Petr Keil, Jan Smycka
January 2016

### Conditional probability

Rule for joint (AND) probability is $P(A \cap B) = P(A) \times P(B|A)$ $$A$$ and $$B$$ can be swapped arbitrarily $P(A \cap B) = P(B) \times P(A|B)$ and so $P(B) \times P(A|B) = P(A) \times P(B|A)$ which we can rearrange to get $P(A|B) = \frac {P(A) \times P(B|A)}{P(B)}$ which is the Bayes rule.

### Bayes rule in statistics

We can replace $$A$$ and $$B$$ by model parameters $$\theta$$ and the data $$y$$ to get

$$p(\theta|y) = \frac {p(\theta) \times p(y|\theta)}{p(y)}$$

where

$$p(y|\theta)$$ … likelihood

$$p(\theta)$$ … prior

$$p(\theta|y)$$ … posterior

$$p(y)$$ … the horrible thing

### Why is p(y) horrible?

$p(y)=\sum_\theta p(\theta) \times p(y|\theta)$

$p(y)=\int_\theta p(\theta) \times p(y|\theta) d\theta$

### Avoiding the horrible thing

In most cases we can't calculate $$p(y)$$. But we can calculate the ratio of $$p(\theta_1|y)$$ and $$p(\theta_2|y)$$:

$\frac{p(\theta_1|y) }{ p(\theta_2|y)}=\frac{p(\theta_1) \times p(y|\theta_1)}{p(\theta_2) \times p(y|\theta_2)} = \alpha$

We can also say that

$p(\theta|y) \propto p(\theta) \times p(y|\theta)$

### Sampling from the posterior

We can use the ratio $$\frac{p(\theta_1|y) }{ p(\theta_2|y)}$$ to sample from the posterior distribution by a numerical sampling algorithm called Markov Chain Monte Carlo (MCMC).

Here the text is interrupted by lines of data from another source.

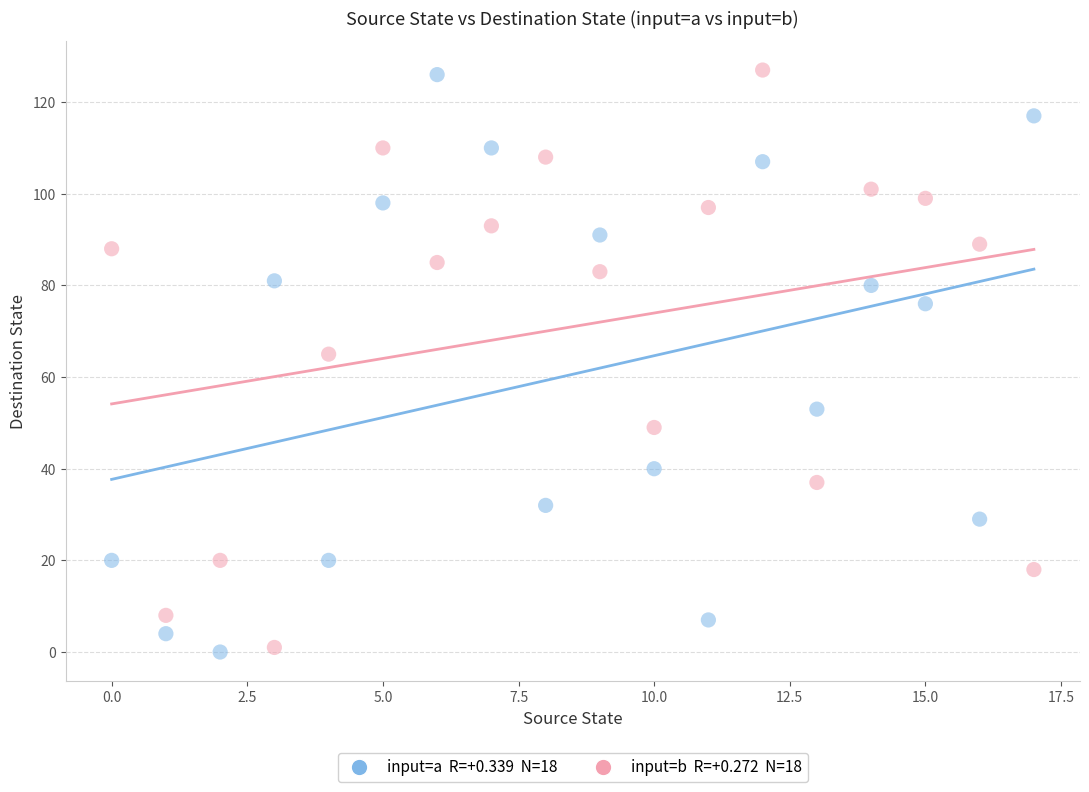

Across all series, what Y value is closest to 63?

65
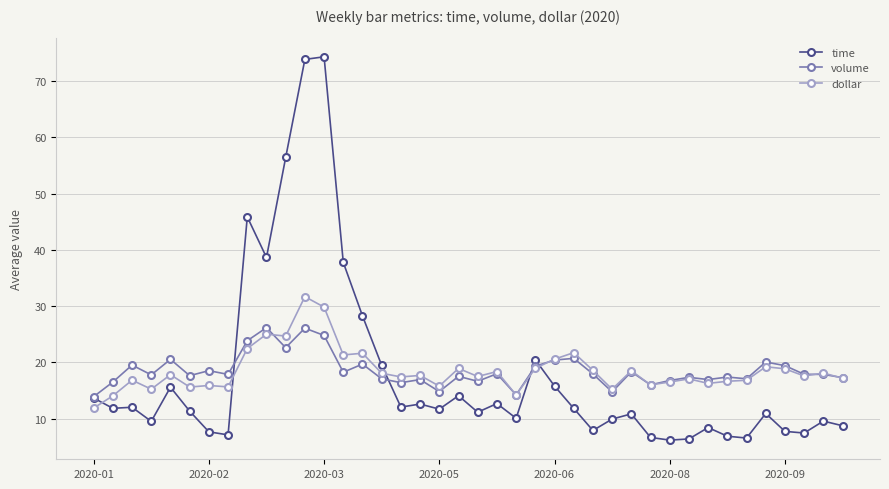

True or false: volume has more than 1 interior local peaks.

True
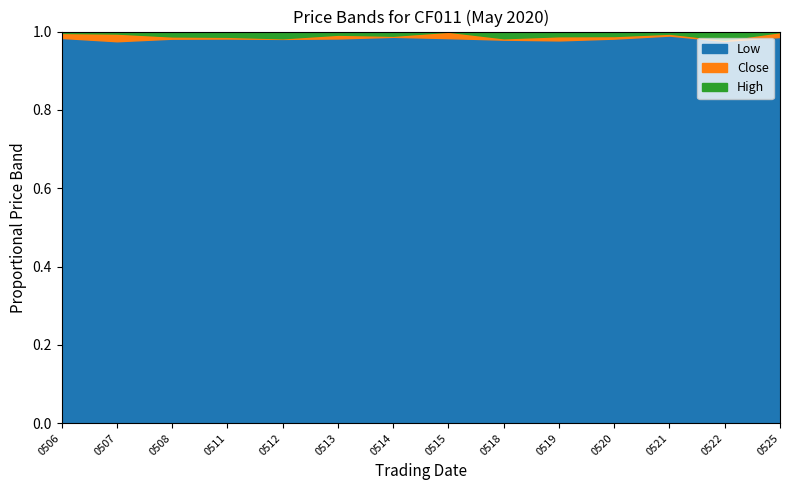

What is the sum of the Low values at 20200508 and 20200525?

23620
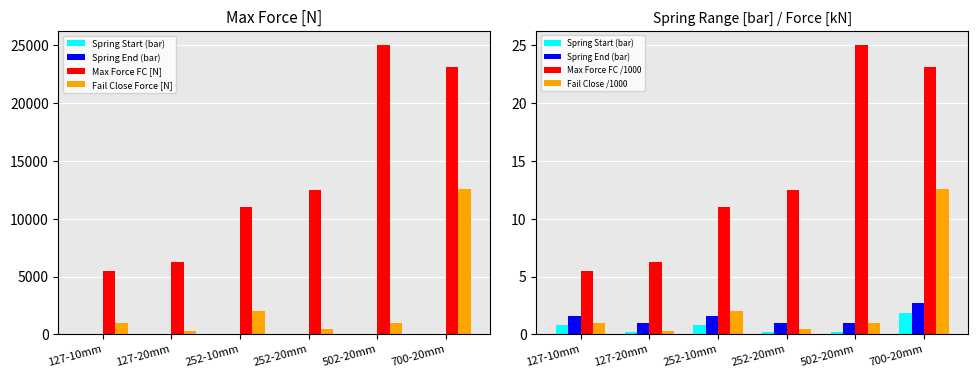

What position from the left is 700-20mm?

6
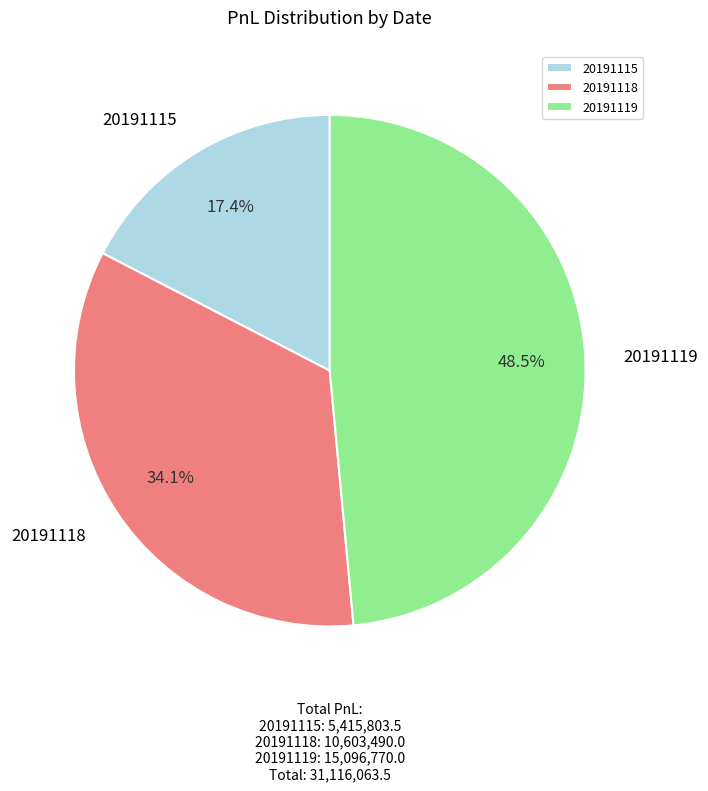

To the nearest percent, what percentage of the pie is 20191118?

34%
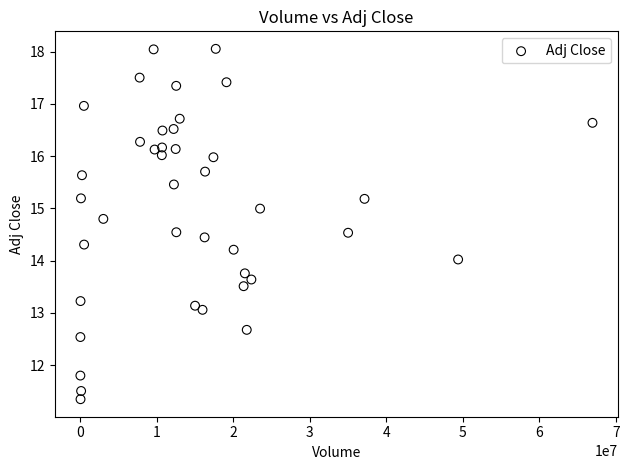

What is the range of X values (max minus min)?

66934200.0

• Metropolis-Hastings algorithm – See YouTube video, time 1:00 onwards.
• Gibbs algorithm

### Sampling from the posterior

An example of Metropolis-Hastings MCMC estimation of mean ($$\mu$$) and standard deviation ($$\sigma$$) of a Normal distribution (by M. Joseph; R code here)

### Sampling from the posterior

The result of three Markov chains running on the 3D Rosenbrock function using the Metropolis-Hastings algorithm. (Source: Wikipedia article).

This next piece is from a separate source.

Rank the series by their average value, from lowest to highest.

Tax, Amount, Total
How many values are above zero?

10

### To summarize, we only need

$p(\theta|y) \propto p(\theta) \times p(y|\theta)$

and not

$p(\theta|y) = \frac {p(\theta) \times p(y|\theta)}{p(y)}$

### Common MCMC samplers

WinBUGS, OpenBUGS www.openbugs.net – uses BUGS language

JAGS mcmc-jags.sourceforge.net/ – uses BUGS language

STAN - mc-stan.org

### STAN - properties

mc-stan.org

• uses more sophisticated MCMC sampling than Gibbs or M-H

• suffers less from steps autocorrelation

• may be more efficient for complicated posteriors (cigars, camels)

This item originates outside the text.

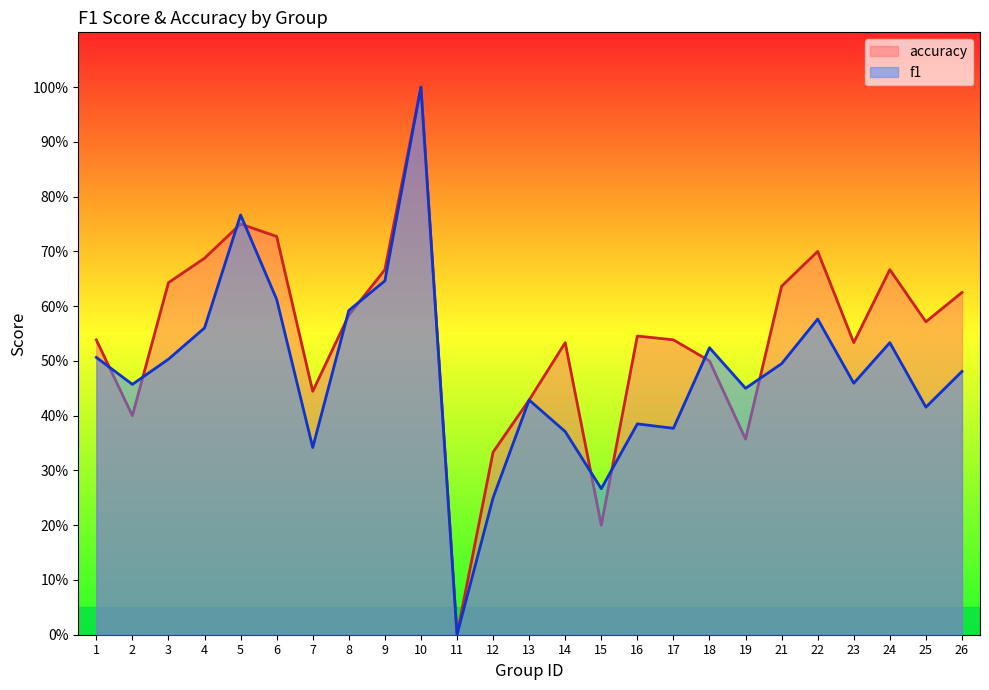

The value of accuracy at 12 is 0.3. True or false?

True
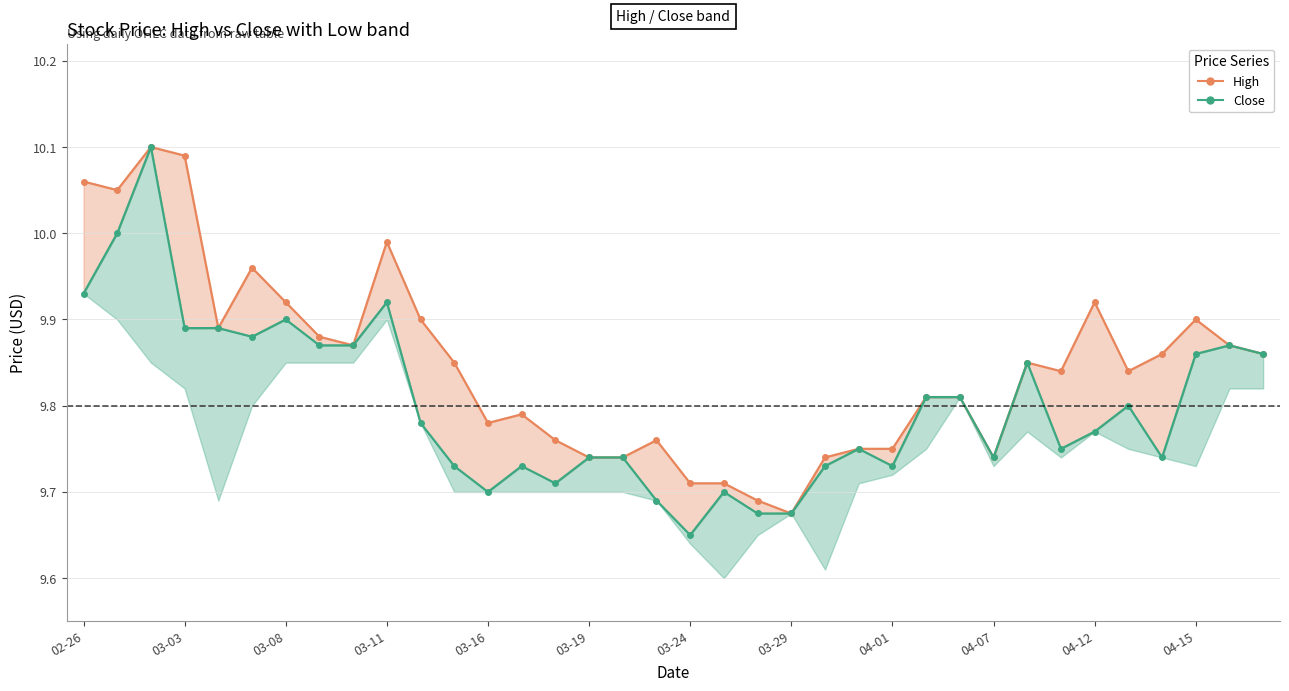

Which has a higher value, 03-11 or 03-29?

03-11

• language is more difficult to command then BUGS

### INLA

(Integrated Nested Laplace Approximation)

www.r-inla.org

Uses the idea that in certain types of models $$p(\theta_a|\theta_b, y)$$ can be aproximated by normal distribution (note: $$\theta_a$$ and $$\theta_b$$ are two different parameters in the same model).

This makes the expression $$p(y|\theta) \times p(\theta)$$ integrable.